L’inclusion des élèves en situation de handicap est au coeur des préoccupations de l’Education Nationale. Dans l’Allier, le partenariat s’est développé avec les structures du Groupement SAGESS.

Quelle est plus précisément votre fonction au sein de l’Education Nationale ?
Je suis en charge de la scolarisation des élèves à besoins éducatifs particuliers qui relèvent soit de l’adaptation scolaire, soit du handicap. Pour les élèves relevant du handicap, ils peuvent être accueillis à l’école ordinaire, soit en classe ordinaire, soit dans un dispositif ULIS et bénéficier, en fonction de leurs besoins, de moyens de compensation ( accompagnement par un SESSAD, un AESH, de matériel pédagogique adapté) ou être accueillis dans un établissement médico-éducatif et scolarisés dans une classe à l’interne de l’établissement ou dans une classe délocalisée au sein d’un établissement scolaire. Mon rôle, à travers mes missions de pilotage, est de coordonner les moyens humains et matériels de l’Education Nationale dédiés à la scolarisation des élèves en situation de handicap. Je suis également conseiller technique auprès de l’Inspecteur d’Académie pour toutes les questions portant sur l’ASH.

Comment évolue cet accompagnement dans le contexte d’une volonté d’inclusion marquée ?
L’accompagnement des élèves en situation de handicap est un point crucial. Dans le département, nous expérimentons actuellement le PIAL (Pôle Inclusif d’Accompagnement Localisé) avec un déploiement prévu dès l’année prochaine. Il s’agit de mieux former les AESH et les enseignants du milieu ordinaire, d’accompagner les prises de poste et de gagner en souplesse par rapport aux projets et à l’évolution de l’enfant.

L’objectif est donc de personnaliser encore cet accompagnement ?
Nous devons penser en terme de parcours individualisés et adaptés pour aller le plus loin possible dans le développement des compétences de l’enfant et l’amener à s’épanouir. Mais au-delà de ça, cet épanouissement doit avoir lieu dès que possible en milieu ordinaire. C’est un véritable projet de société : une société inclusive dans laquelle la rencontre avec le handicap produit un enrichissement mutuel.

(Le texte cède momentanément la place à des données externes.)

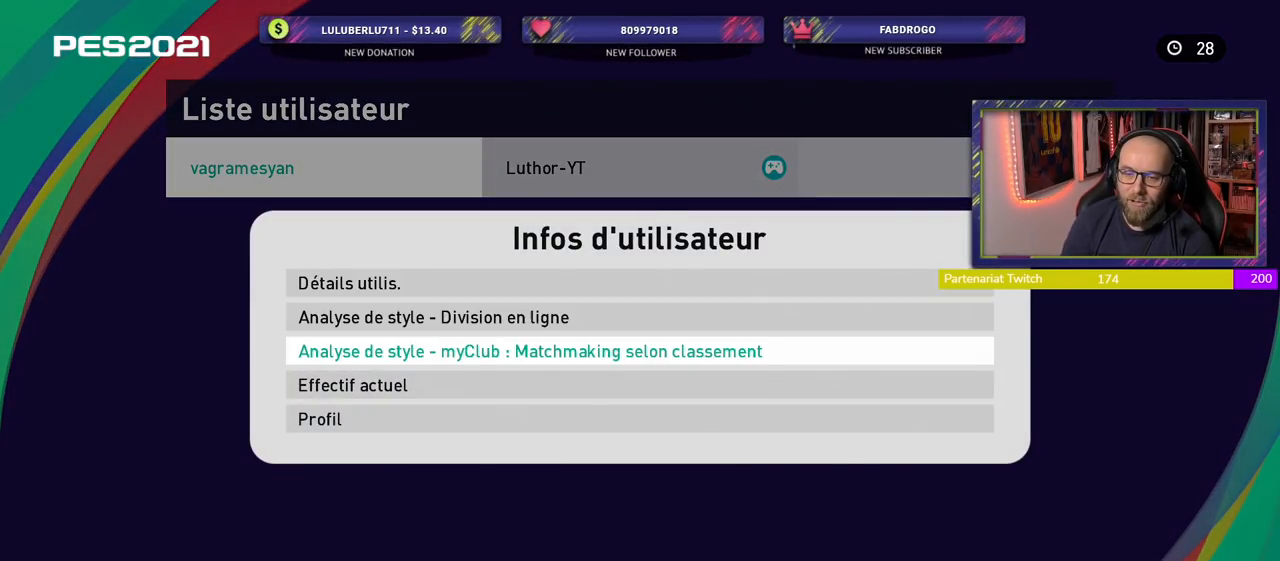
{"buttons": [], "left_stick": "center", "right_stick": "center", "events": [[80, "CROSS", "down"], [260, "CROSS", "up"]]}
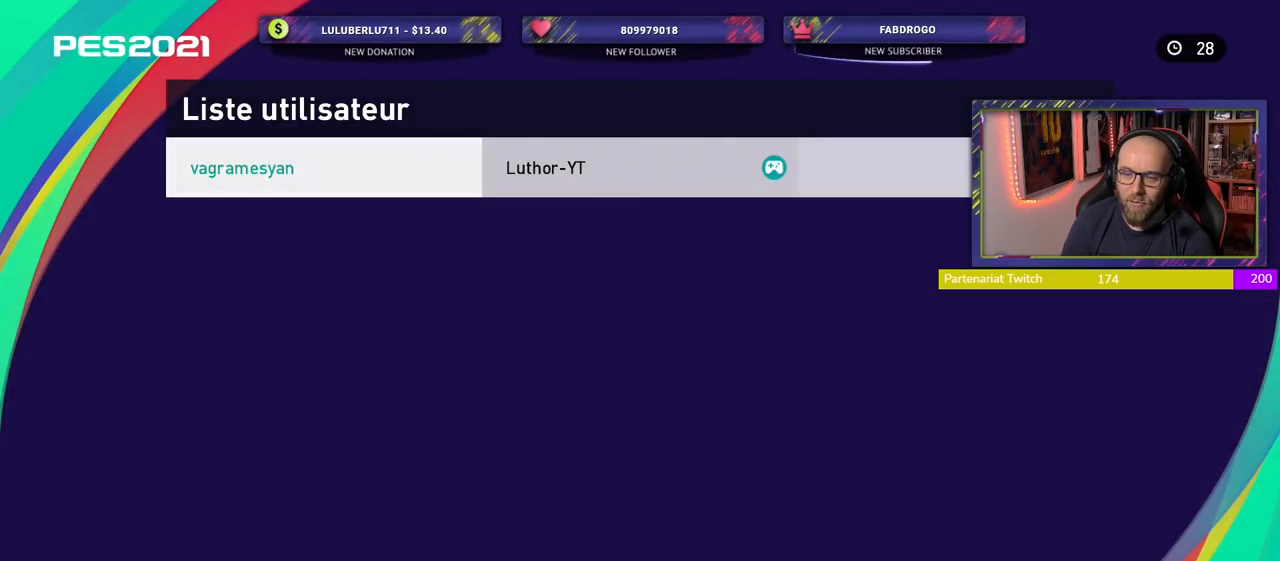
{"buttons": [], "left_stick": "center", "right_stick": "center", "events": []}
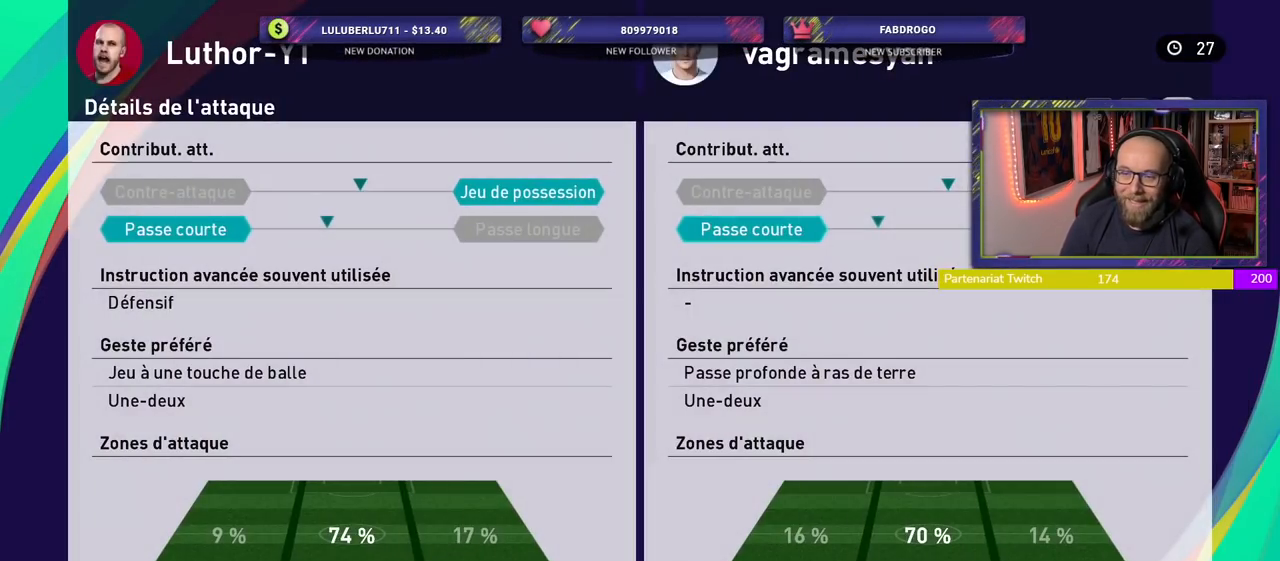
{"buttons": [], "left_stick": "center", "right_stick": "center", "events": []}
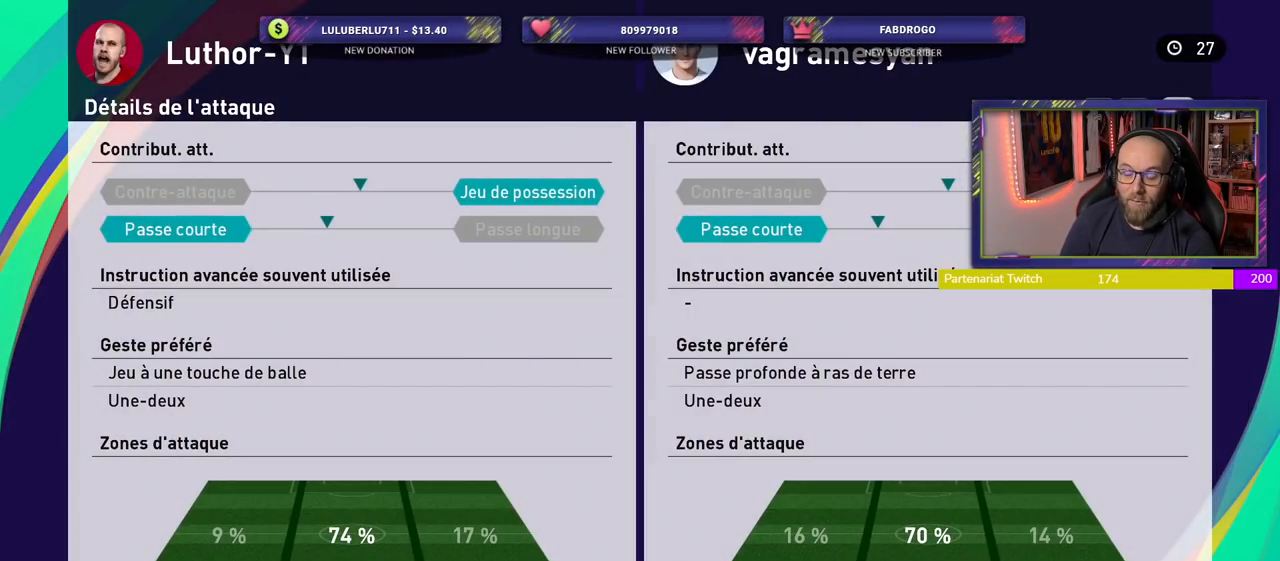
{"buttons": [], "left_stick": "center", "right_stick": "center", "events": []}
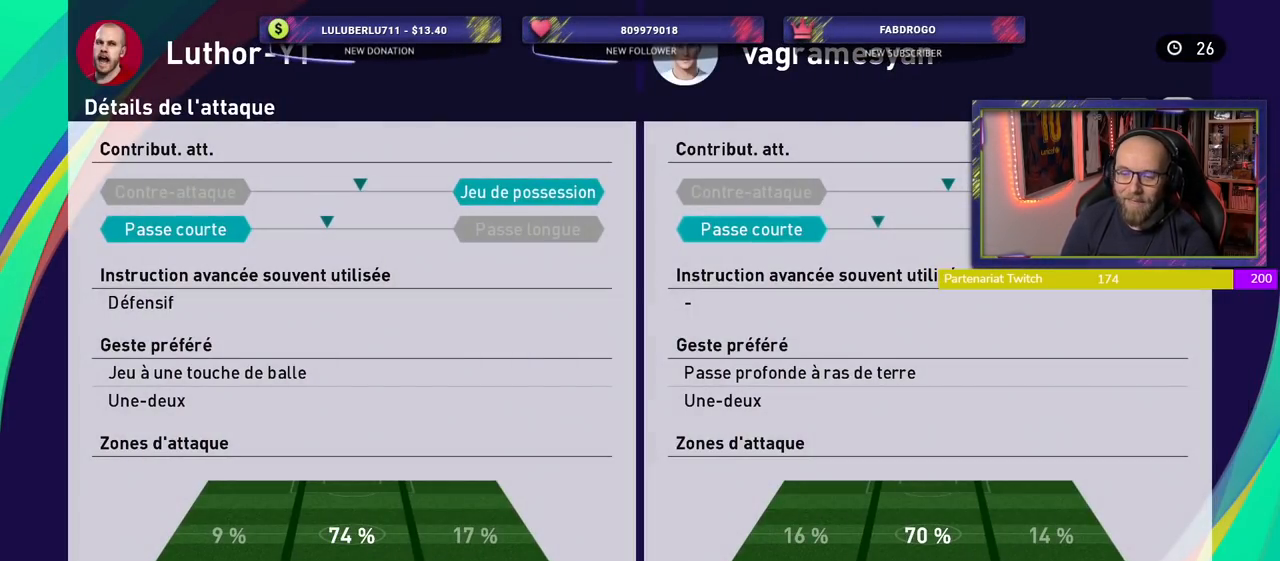
{"buttons": [], "left_stick": "center", "right_stick": "center", "events": []}
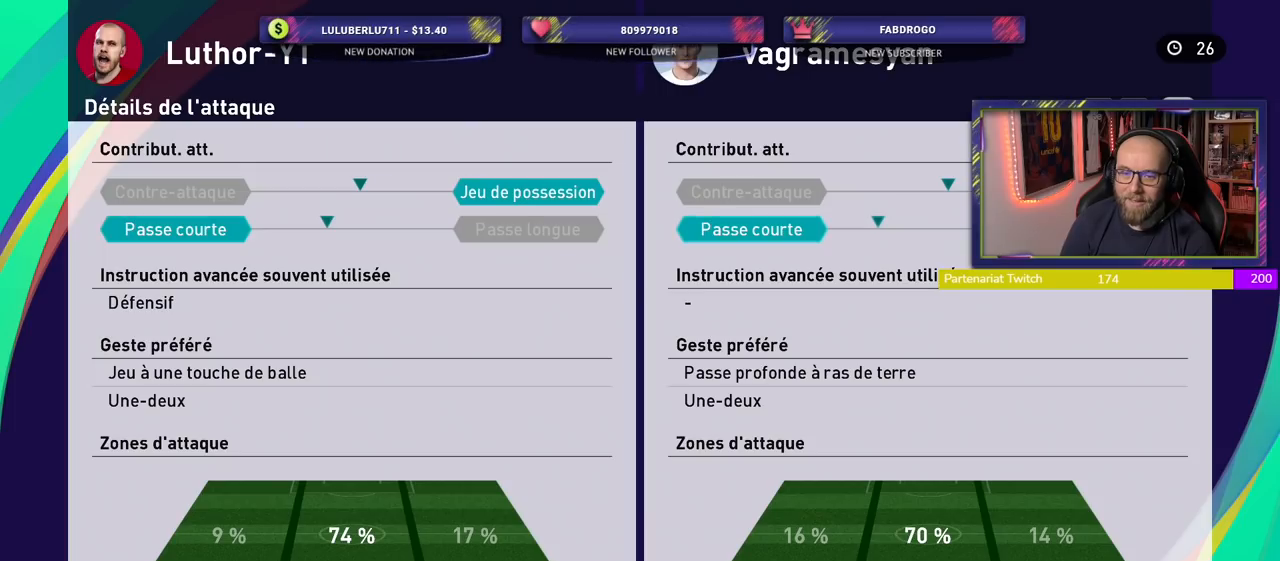
{"buttons": [], "left_stick": "center", "right_stick": "center", "events": []}
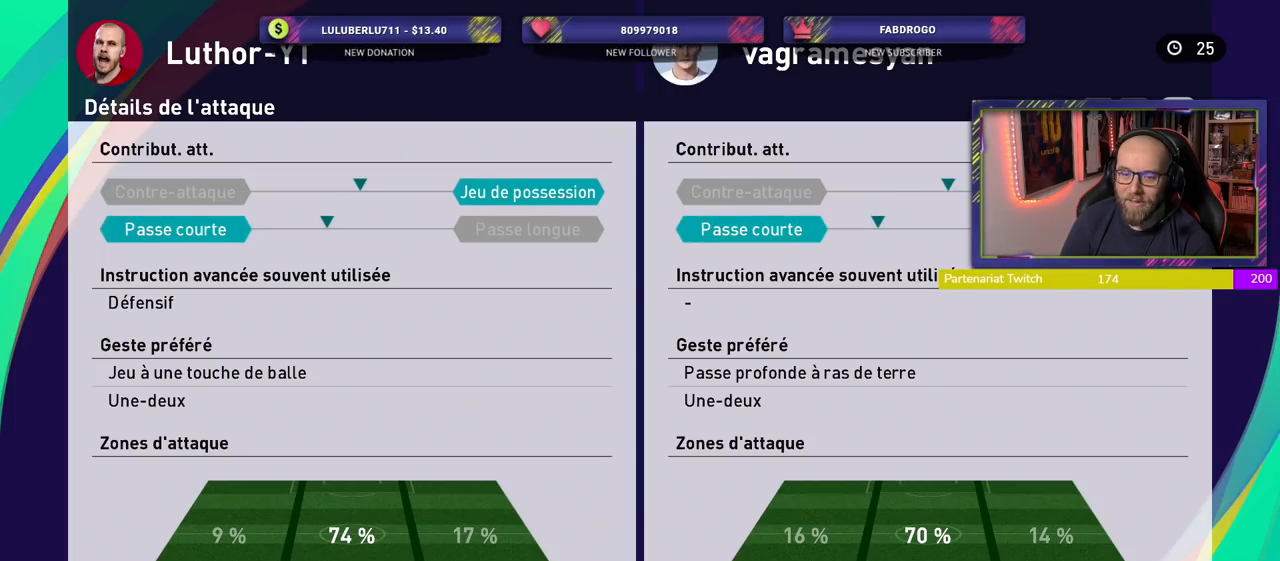
{"buttons": [], "left_stick": "center", "right_stick": "center", "events": []}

Comment se déroule la gestion des classes entre l’Education Nationale et une structure comme SAGESS ?
Depuis de très nombreuses années, les relations entre les établissements et services médico-éducatifs de SAGESS et les services de l’Education Nationale sont forts. Les élèves en situation de handicap peuvent être scolarisés à l’intérieur des établissements médico-sociaux qui disposent alors d’une unité où interviennent des enseignants sous la responsabilité d’un coordonnateur pédagogique, tous des personnels de l’Education Nationale en général détenteur du CAPPEI (Certificat Professionnel aux Pratiques de l’Education Inclusive). Ils travaillent en étroite collaboration avec l’équipe pluridisciplinaire placée sous la responsabilité du directeur du site. Lorsque les unités d’enseignement sont externalisées, nous déplaçons le fonctionnement dans un établissement scolaire. Les élèves accueillis dans cette classe vont dès lors partager des activités avec les élèves des classes ordinaires en fonction de projets très divers construits en équipe : projet théâtre, projet chorale, projet photos…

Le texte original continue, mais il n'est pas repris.